** Instructions for the task **
Look through the data below for the line with "list [330, 409, 1670, 1008]" and the line with "Identify the document", then transcribe exactly from the first through the second, leaving out all pictures.
Material for the task Block Start
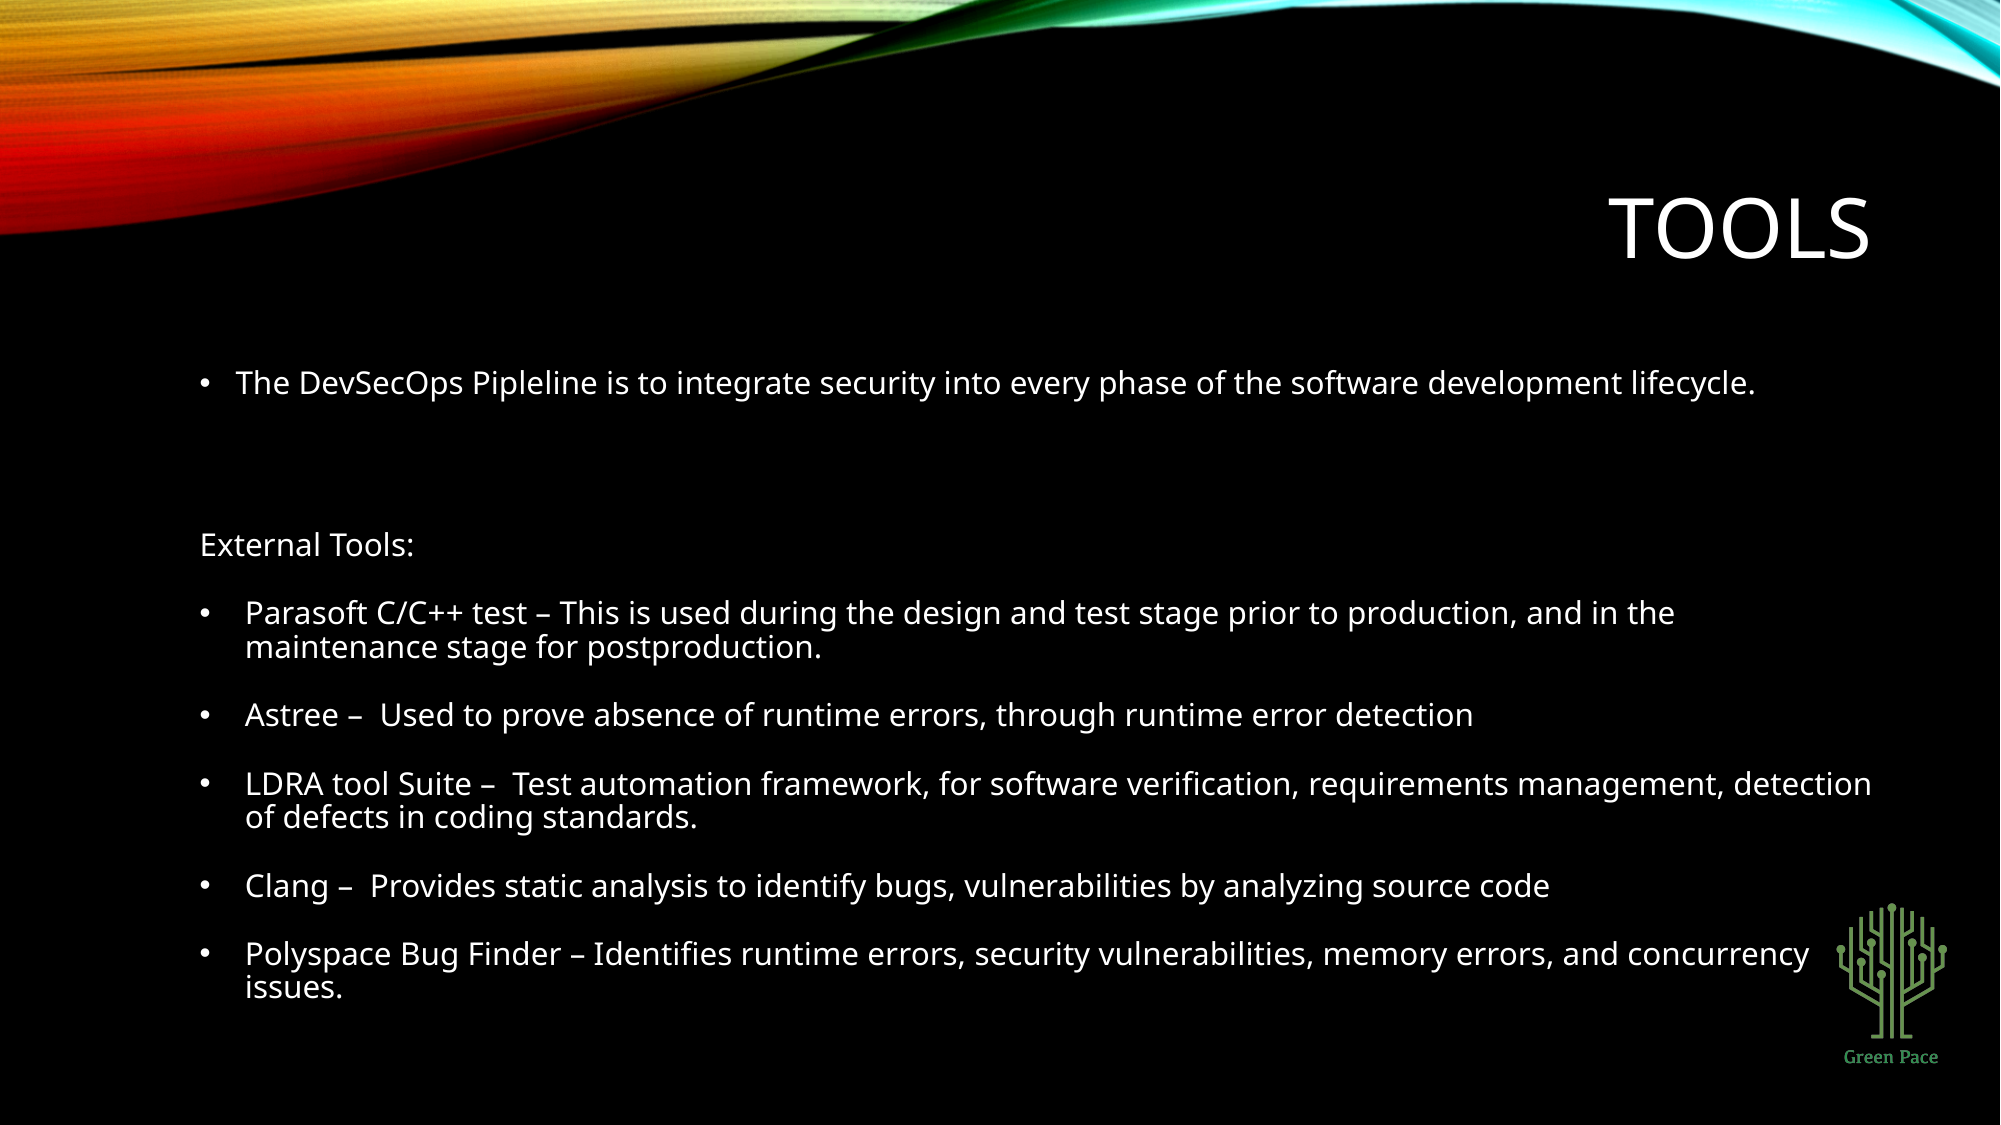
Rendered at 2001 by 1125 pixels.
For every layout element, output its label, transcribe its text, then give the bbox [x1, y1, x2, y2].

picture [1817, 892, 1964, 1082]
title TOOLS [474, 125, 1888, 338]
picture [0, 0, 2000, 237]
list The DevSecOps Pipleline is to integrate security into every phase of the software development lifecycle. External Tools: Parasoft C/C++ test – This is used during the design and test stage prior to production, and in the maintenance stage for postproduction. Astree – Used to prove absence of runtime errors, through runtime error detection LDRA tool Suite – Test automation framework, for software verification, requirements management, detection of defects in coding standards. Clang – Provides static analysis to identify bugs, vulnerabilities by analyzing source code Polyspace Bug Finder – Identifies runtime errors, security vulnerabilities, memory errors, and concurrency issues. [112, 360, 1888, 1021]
Material for the task Block End
Material for the task Block Start
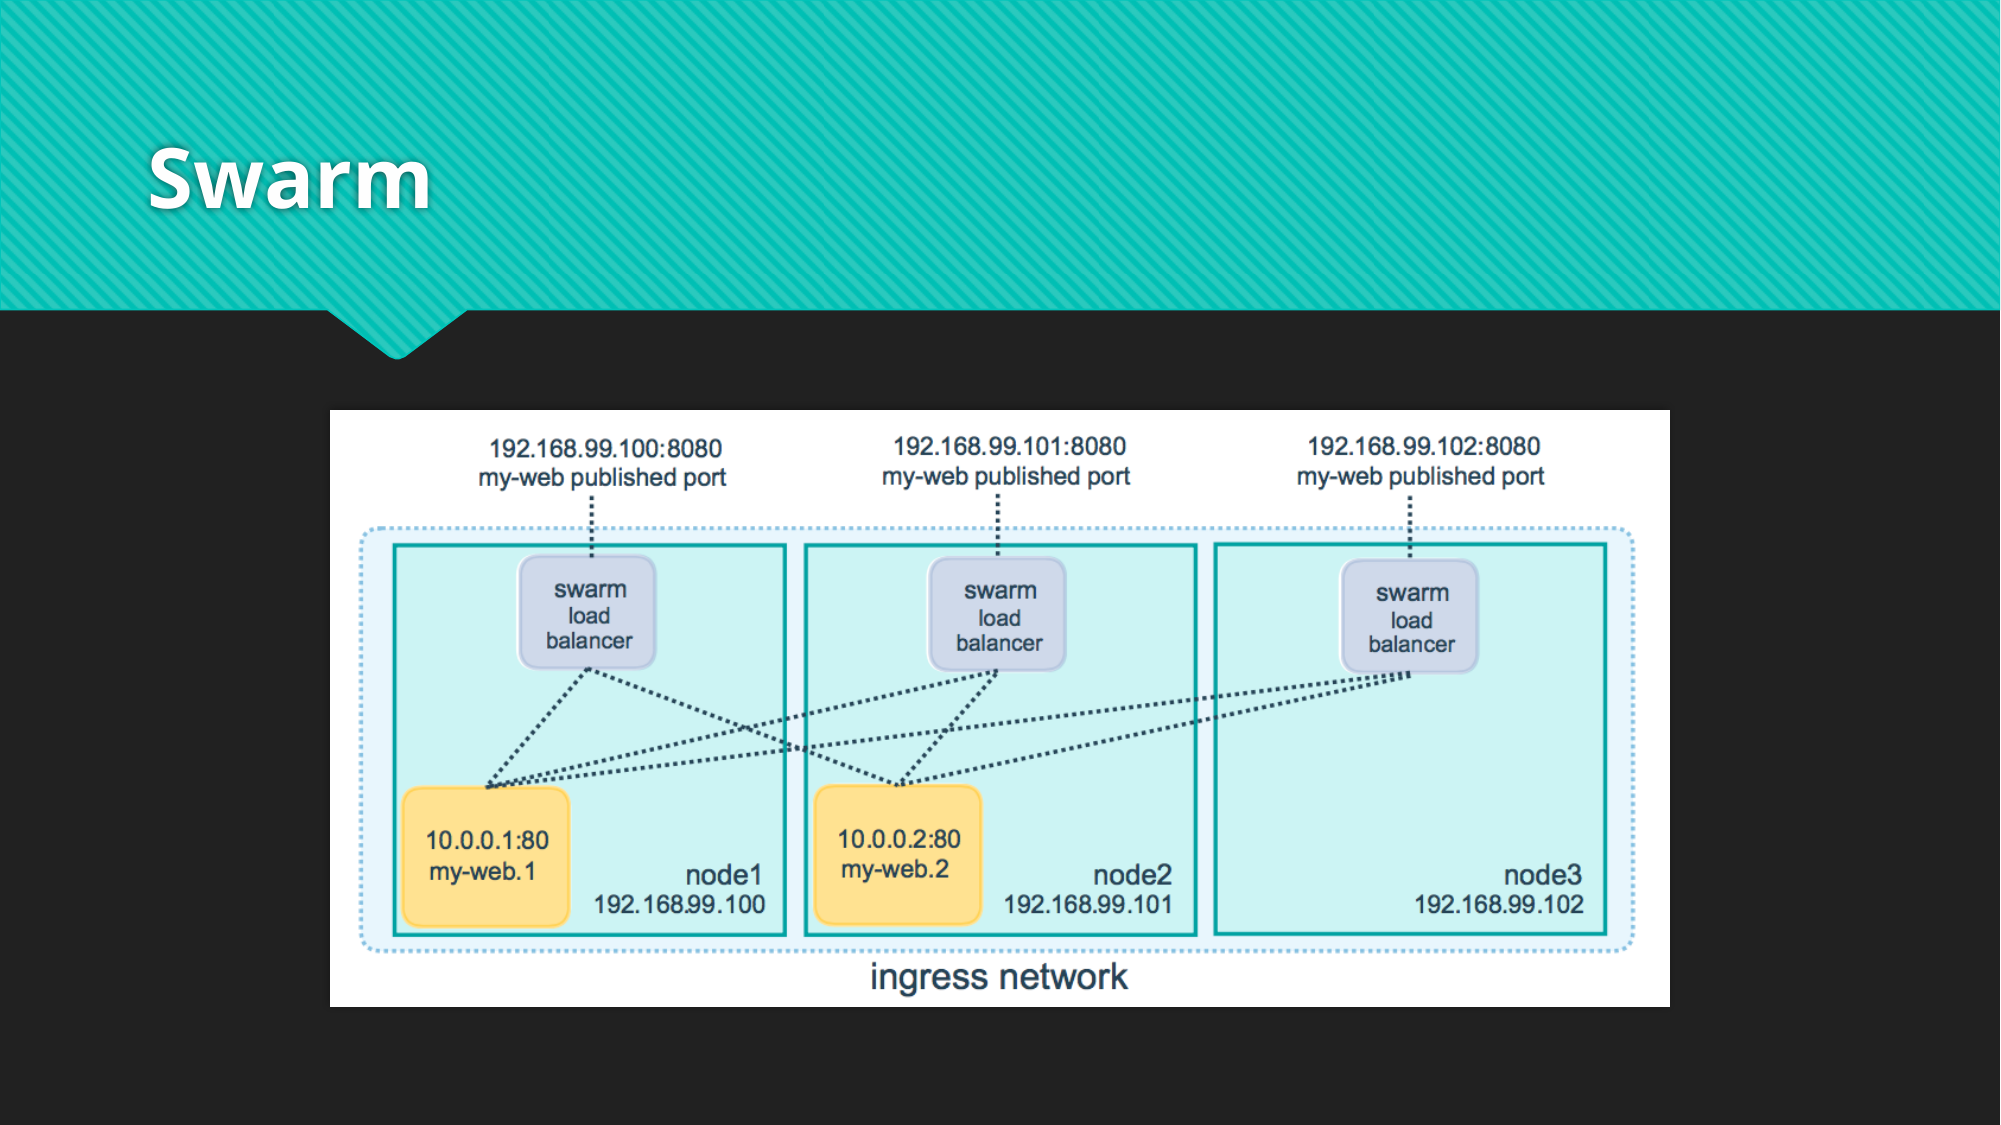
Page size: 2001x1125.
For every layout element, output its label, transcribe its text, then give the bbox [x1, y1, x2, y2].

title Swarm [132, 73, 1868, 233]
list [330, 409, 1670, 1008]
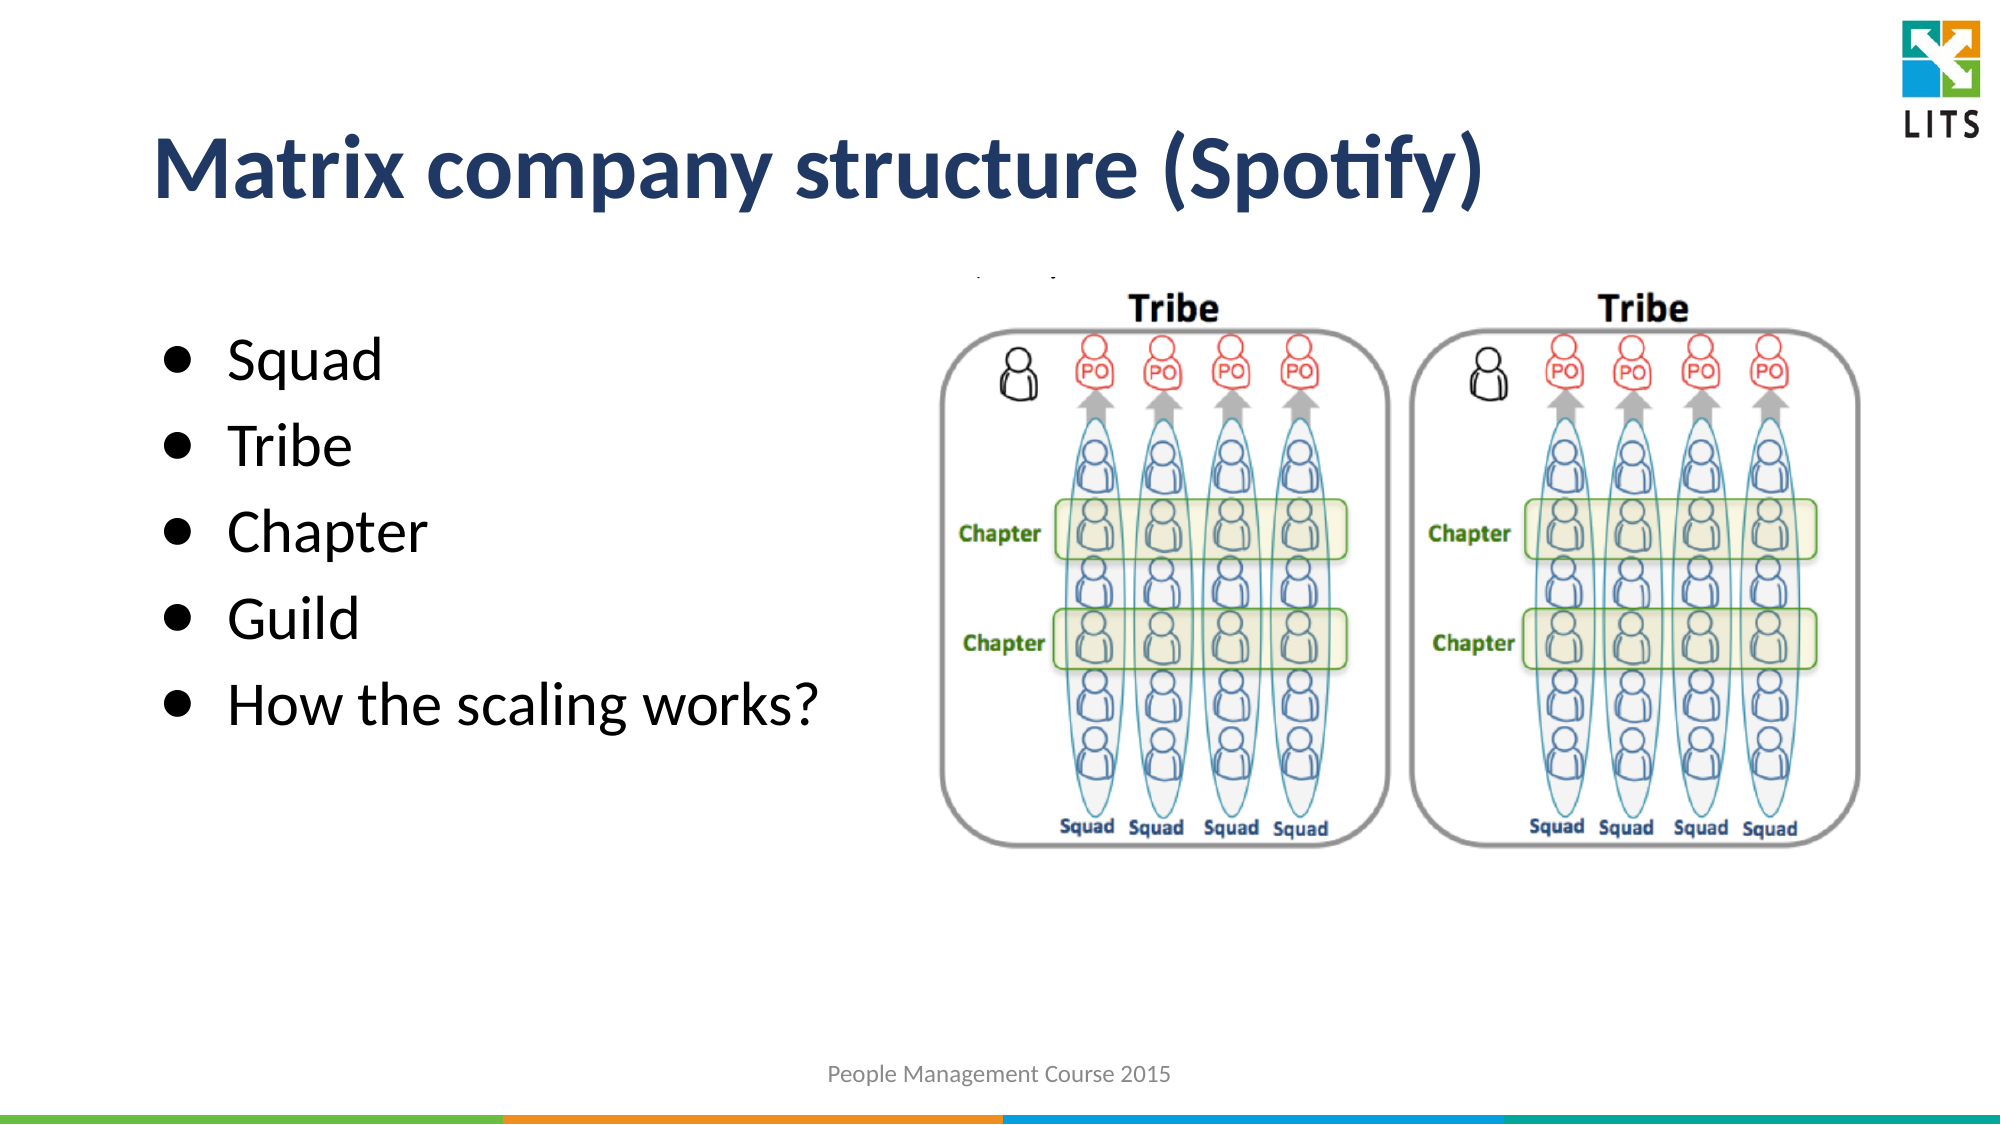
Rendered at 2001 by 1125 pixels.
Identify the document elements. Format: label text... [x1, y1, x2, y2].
Material for the task Block End
** Result of this task **
list [330, 409, 1670, 1008]
Rendered at 2001 by 1125 pixels.
Identify the document elements. Format: label text... [x1, y1, x2, y2].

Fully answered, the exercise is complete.